The two chars above both have a red line representing the mean of 7. Values can be close to the mean, or very far from it. We see that the chart on the right has a much greater spread, while the chart on the left has more closely clustered values. The vertical distance between a data point or individual value and the mean value is called the "residual." In these charts the residual is represented by the green arrows.
Standard Deviation
The standard deviation is a summary statistic that measures how dispersed the values of a variable are around the mean. It can be thought of as the "average" distance of the data points from the mean. Values that are further from the mean contribute more to the standard deviation. Calculating standard deviation involves multiple steps - subtracting the mean from each number, squaring the differences, averaging them, and taking the square root of this new average. But software like Excel makes this easy, with a built-in STDEV function. As you can see in the image, entering =STDEV with a data range automatically gives the standard deviation.
Outliers
An outlier is a data point that falls well outside the normal range of values. Outliers have a major impact on the mean, but less on other summary statistics. As the standard deviation is calculated by average numbers in relation to the mean, just one or two outliers can make the standard deviation much larger.
An example: five students take a test and their scores are {63, 74, 80, 85, 91} so the standard deviation is 10.74. This makes sense - the standard deviation is not that large as the values are clustered closely around the mean.

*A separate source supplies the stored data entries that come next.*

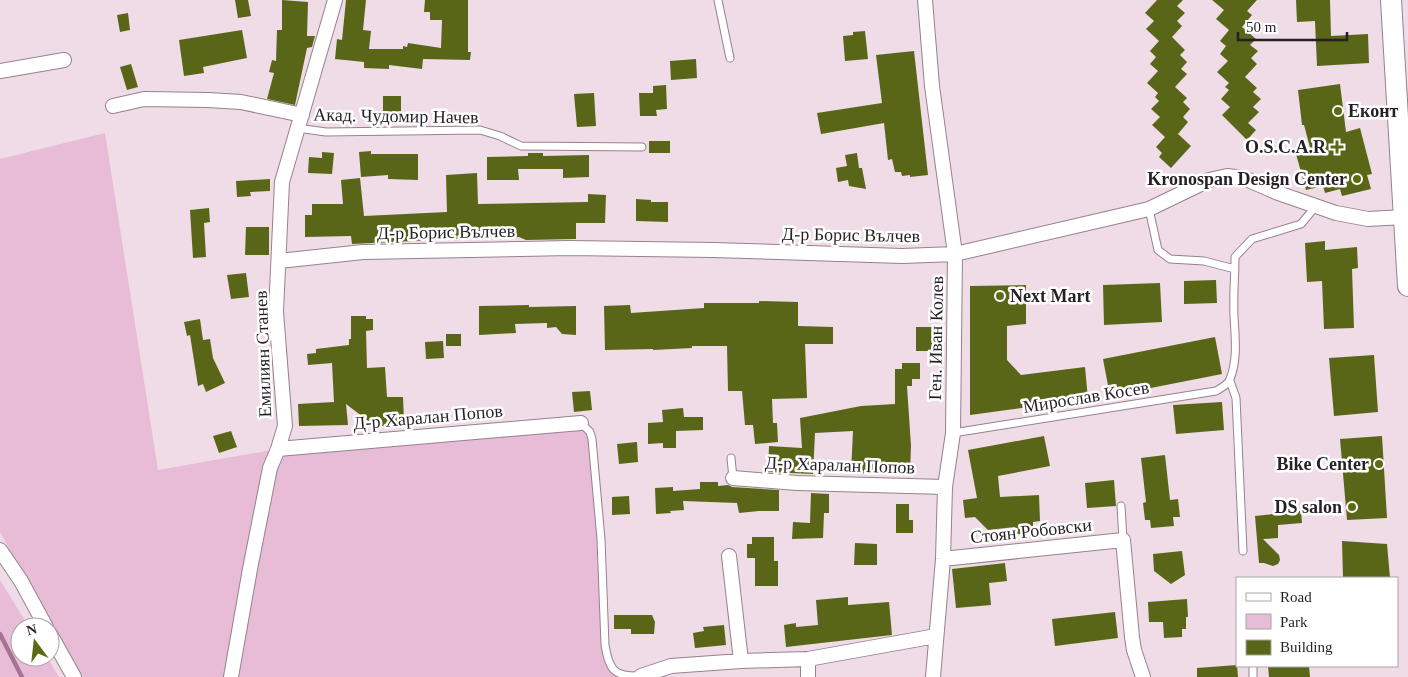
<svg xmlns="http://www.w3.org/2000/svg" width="1408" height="677" viewBox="0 0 1408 677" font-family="'Times New Roman',serif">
  <rect width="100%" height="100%" fill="#efdce7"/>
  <path fill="#e8bcd7" d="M105,133l53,337 120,-21 303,-26 9,9 15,213 7,23 29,9h-562l-79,-145v-373z
    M0,580l29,47h-9v30h27l12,20h-59z"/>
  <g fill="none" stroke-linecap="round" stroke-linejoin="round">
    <path stroke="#a67394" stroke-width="4.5" d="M0,634l22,43"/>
  </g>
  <path fill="#596618" d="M235,0h13l3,16 -13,2z
    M282,0l26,2 -1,34h8l-3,11 -5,1 -12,57 -28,-6 7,-26 -5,-1 3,-12 4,1 1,-31h5z
    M346,0h20l-3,30 8,1 -2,18h34v-3l4,1 1,-4 33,5 1,-28h-12v-8h-6l1,-12h43v52h3l-1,8 -47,-1 -1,10 -33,-4v4l-25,-1v-6l-29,-3 2,-20 5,1z
    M1157,0h26l-6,6 8,7 -8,8 5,5 -10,11 13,13 -5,5 7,7 -6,7 6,5 -12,13 12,11 -4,4 7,7 -7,8 5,5 -10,12 13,12 -20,22 -12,-11 3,-4 -6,-6 9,-10 -13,-12 8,-8 -9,-8 8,-8 -4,-4 3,-4 -11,-10 11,-12 -8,-7 6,-7 -6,-6 9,-10 -13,-12 8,-8 -9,-8z
    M1212,0h45l-10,11 5,4 -10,12 14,12 -6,6 8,6 -7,7 6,6 -12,13 12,11 -4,4 8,7 -8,8 6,5 -11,11 8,7 -9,10 -25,-25 8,-8 -9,-8 8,-9 -4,-3 4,-4 -12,-11 11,-11 -8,-7 6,-8 -6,-5 9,-11 -13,-11 8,-9z
    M1296,0h34l1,36 37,-2 1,29 -52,3 -2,-45 -18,1z
    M128,13l2,17 -10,2 -3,-17z
    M242,30l5,28 -44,9 1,6 -20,3 -5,-36z
    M865,31l3,28 -23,2 -2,-25 10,-1v-3z
    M914,51l14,124 -18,2v-2l-8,1 -1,-4h-6l-3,-13 -4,1 -4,-37 -63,11 -4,-21 65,-10 -6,-48z
    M696,59l1,19 -26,2 -1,-19z
    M131,64l7,23 -11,3 -7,-23z
    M1340,84l6,48 14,-4 12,46 -5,1 4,14 -29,7 -2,-7 -15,4 -2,-7 -17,4 -10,-36 15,-3 -7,-26h-2l-4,-35z
    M666,85l1,24 -11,1 1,6h-17l-1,-23h14v-7z
    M594,93l2,33 -19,1 -3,-33z
    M383,96h18v21h-18z
    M649,141h21v12h-21z
    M371,151v3h47v26l-30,-1v-4l-27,2 -2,-25z
    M322,152l12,1 -2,21 -24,-1 1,-16 13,1z
    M528,153h15v3l46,-1v22l-26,1v-9h-45l1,11h-32v-23l41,-1z
    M857,153l2,15h3l4,21 -17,-3 -1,-6 -10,2 -2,-14 11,-2 -2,-11z
    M477,173l1,31 110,-2v-8l18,1 -1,28h-29v16l-50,1 -7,-3 -45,1 -122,6 -1,-8 -46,1v-22h7v-11h31l-2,-24 19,-2 4,38 83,-4 -1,-37z
    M270,179v12l-20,1 1,4 -14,1 -1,-16z
    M636,199l15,1v2h17v20l-32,-1z
    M209,208l1,14 -6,1 2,34 -13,1 -3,-48z
    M246,227h23v28h-24z
    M1325,241v9l32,-3 1,21 -6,1 2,59 -30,1 -2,-48 -15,1 -2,-39z
    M246,273l3,24 -18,2 -4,-24z
    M1216,280l1,23 -33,1v-23z
    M1160,283l2,39 -58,3 -1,-40z
    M1026,285v39l-19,2v34l14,15 64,-8 3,32 -118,16v-129z
    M759,301l39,1v24l35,1v17h-28l2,54 -35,1 1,24h4l1,19 -23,2 -2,-19h-8l-3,-34h-14l-1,-45h-35v2l-39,2v-1l-48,1 -1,-44 26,-1 1,8 73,-5v-5h55z
    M529,305v2l47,-1v29l-14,-1 -6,-7 -9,1v-5l-32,1 1,9 -37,2v-29z
    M351,316h15v3h7v11l-7,1 1,37 18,-1 2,30h16l1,24 -19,5h-10l-29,-22 2,21 -49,1 -1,-22 36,-2 -2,-39 -24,2 -1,-11 9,-1v-4l33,-4v-6h2z
    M200,319l3,21 7,-1 3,19 12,25 -19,9 -3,-8 -5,2 -8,-51 -3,1 -3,-14z
    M916,327h20v24h-20z
    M446,334h15v12h-15z
    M1215,337l7,37 -112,22 -7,-37z
    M443,341l1,17 -18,1 -1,-17z
    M1374,355l4,57 -44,4 -5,-58z
    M902,363h18v16h-8v7h-5l4,60 -1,28 -59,-1 2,-42 -38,2 -2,41 -45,-2 1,-26 33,2 -2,-30 61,-12 34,-2v-35h7z
    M590,391l2,19 -18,2 -2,-20z
    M1222,402l2,28 -48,4 -3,-29z
    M683,408l1,9h19v13l-27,1v17h-13v-5l-15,1v-21l15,-1 -1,-12z
    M231,431l6,16 -18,6 -6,-17z
    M1044,436l6,30 -52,10 2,21 39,-2 1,26 -7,1v11l-18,1v-7l-27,3 -13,-13 -10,1 -2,-18 14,-2 -9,-48z
    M1382,436l5,82 -40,2 -7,-81z
    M637,442l1,20 -19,2 -2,-20z
    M1165,455l5,45 8,-1 2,18h-7l1,9 -23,2 -1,-8h-5l-2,-17 3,-1 -5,-44z
    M1114,480l2,26 -29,2 -2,-25z
    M700,482h18v4l10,-1 4,2 47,3v21h-20l-20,2 -2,-10 -54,-2 1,9 -14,1 1,2 -15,1 -1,-26 18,-1v4l27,-2z
    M811,493l18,1v19h-5l-1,25 -31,1 1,-17 17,1z
    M629,496l1,18 -18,1v-18z
    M896,504h13v16h4v13h-17z
    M1301,511l1,12 -24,2v13l-15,1 16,16 1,5 -2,4 -5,2 -9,-3h-5l-4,-47z
    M752,537h22v24h4v25h-23v-28h-8v-14h5z
    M1342,541l45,3 3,34h-47z
    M855,543l22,1v21h-23z
    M1182,551l3,24 -14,9 -17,-13 -1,-17z
    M1005,563l2,18 -18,2 2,22 -35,3 -4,-39z
    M848,597v8l41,-3 3,33 -106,12 -2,-22 12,-2v4l22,-2 -2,-25z
    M1187,599l1,18h-2v12h-4v8l-18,1 -1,-16h-14l-1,-20z
    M1115,612l3,26 -63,8 -3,-27z
    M614,615h38l3,7 -1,12h-23v-5h-17z
    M724,625l2,20 -31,3 -2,-15 11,-2 -1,-4z
    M1237,665l1,12h-41v-9z
    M1268,666h41l1,11h-41z"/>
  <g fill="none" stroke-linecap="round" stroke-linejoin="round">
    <g stroke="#94828d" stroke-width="9">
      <path id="service" d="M718,0l12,58
        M297,128l29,4 154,-2 20,6 21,10 121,1
        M1149,209l9,41 12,9 34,2 31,8
        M1230,381l6,17 7,153
        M581,423l9,9 2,7 9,100 4,106c4,25 9,32 36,31
        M953,433l263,-42c5,-3 12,-6 14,-12 8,-19 5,-43 4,-63 -1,-20 1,-40 1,-59l17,-18 49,-15 15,-18
        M731,458l2,20
        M1121,506l2,34
        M1253,666v11"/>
    </g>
    <g stroke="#94828d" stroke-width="16">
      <path id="minor" d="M925,0l7,86 23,168 -2,179 -8,54 -2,72 -10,118
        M0,71l64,-11
        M113,106l31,-7 64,1 33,2 61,13
        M279,261l84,-9 206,-4 144,2 189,6 53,-2 194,-45 60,-29 18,-4 17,2 34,15 58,20 32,6 36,-2
        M278,449l303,-26
        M733,478l64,5 148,4
        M0,550l21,31 25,46
        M729,556l12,105
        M943,559l180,-19 9,97 2,13 9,27
        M50,634l24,43
        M808,659v18
        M641,676l30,-10 70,-5 67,-2 128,-23
        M231,677l19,-108 20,-101 8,-19 7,-23 -9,-114 6,-130 53,-182"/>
    </g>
    <g stroke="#94828d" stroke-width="22">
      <path id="secondary" d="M1391,0l17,286"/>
    </g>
    <use href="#service" stroke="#fff" stroke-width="7"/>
    <use href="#minor" stroke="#fff" stroke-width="14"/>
    <use href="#secondary" stroke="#fff" stroke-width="20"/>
  </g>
  <g fill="#5c6a13" stroke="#fff" stroke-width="2">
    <circle cx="1338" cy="111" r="5"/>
    <path d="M1334.5 139.5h5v5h5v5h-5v5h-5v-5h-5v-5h5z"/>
    <circle cx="1357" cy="179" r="5"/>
    <circle cx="1000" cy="296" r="5"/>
    <circle cx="1379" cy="464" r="5"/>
    <circle cx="1352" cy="507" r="5"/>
  </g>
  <g text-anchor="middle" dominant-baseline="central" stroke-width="5" stroke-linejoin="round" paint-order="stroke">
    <g font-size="18" font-weight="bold" fill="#261f24" stroke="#fff" text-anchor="end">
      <text x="1348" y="111" text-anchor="start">Еконт</text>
      <text x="1326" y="147">O.S.C.A.R</text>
      <text x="1347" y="179">Kronospan Design Center</text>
      <text x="1010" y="296" text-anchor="start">Next Mart</text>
      <text x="1369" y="464">Bike Center</text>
      <text x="1342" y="507">DS salon</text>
    </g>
    <g font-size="18" fill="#261f24" stroke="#fff">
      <text transform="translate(396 116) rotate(1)">Акад. Чудомир Начев</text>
      <text transform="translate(446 232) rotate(-1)">Д-р Борис Вълчев</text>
      <text transform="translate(851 235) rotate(1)">Д-р Борис Вълчев</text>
      <text transform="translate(936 338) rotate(-89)">Ген. Иван Колев</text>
      <text transform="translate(263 354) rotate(-92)">Емилиян Станев</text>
      <text transform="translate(1086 397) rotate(-9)">Мирослав Косев</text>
      <text transform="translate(428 417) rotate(-5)">Д-р Харалан Попов</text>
      <text transform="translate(840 465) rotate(2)">Д-р Харалан Попов</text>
      <text transform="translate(1031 531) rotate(-6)">Стоян Робовски</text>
    </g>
  </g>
  <rect x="1236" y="577" width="162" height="90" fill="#ffffff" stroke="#a8a5a7"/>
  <rect x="1246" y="593" width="25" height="8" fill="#ffffff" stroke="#a8a5a7"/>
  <text x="1280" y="602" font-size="15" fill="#261f24">Road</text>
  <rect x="1246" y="614" width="25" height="15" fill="#e8bcd7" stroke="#a8a5a7"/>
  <text x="1280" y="627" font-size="15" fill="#261f24">Park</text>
  <rect x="1246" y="640" width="25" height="15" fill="#596618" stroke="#a8a5a7"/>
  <text x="1280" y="652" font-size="15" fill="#261f24">Building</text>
  <g transform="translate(35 642) rotate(345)"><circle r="24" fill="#ffffff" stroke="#a8a5a7"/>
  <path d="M0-4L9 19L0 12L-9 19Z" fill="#5c6a13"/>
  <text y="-8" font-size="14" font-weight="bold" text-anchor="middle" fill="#261f24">N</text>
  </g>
  <path d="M1238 32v8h109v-8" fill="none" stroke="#261f24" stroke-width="2.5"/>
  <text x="1246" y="32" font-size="15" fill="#261f24" stroke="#ffffff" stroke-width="4" paint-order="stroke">50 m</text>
</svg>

Let's see what happens if we change one value to an extreme outlier of 5. Even though only this one score changed, the standard deviation jumps to 35.22! The single outlier value is so far from the mean that it makes the standard deviation over three times larger.
It's important to watch out for outliers when interpreting summary statistics. A few very high or low values can artificially inflate the standard deviation, making it seem like there is more deviation in data than is really present.
Quartiles and the Interquartile Range
We know that the spread of the values is important, and that outliers can have hidden impacts on summary statistics. One way to measure the spread of data is to divide the data into four equal "quartile" groups at specific points. The first quartile is the middle number of the lower half of the dataset. The second quartile is the median. The third quartile is the middle number of the upper half of the dataset.
The interquartile range, or "IQR", measures the distance between the third and first quartiles - it spans the middle 50% of the data. By subtracting the lower quartile from the upper quartile, you get the IQR. Compared to standard deviation, the IQR focuses on the middle data and won't be skewed by outliers. It's useful for describing the spread when you have outliers or skewed distributions.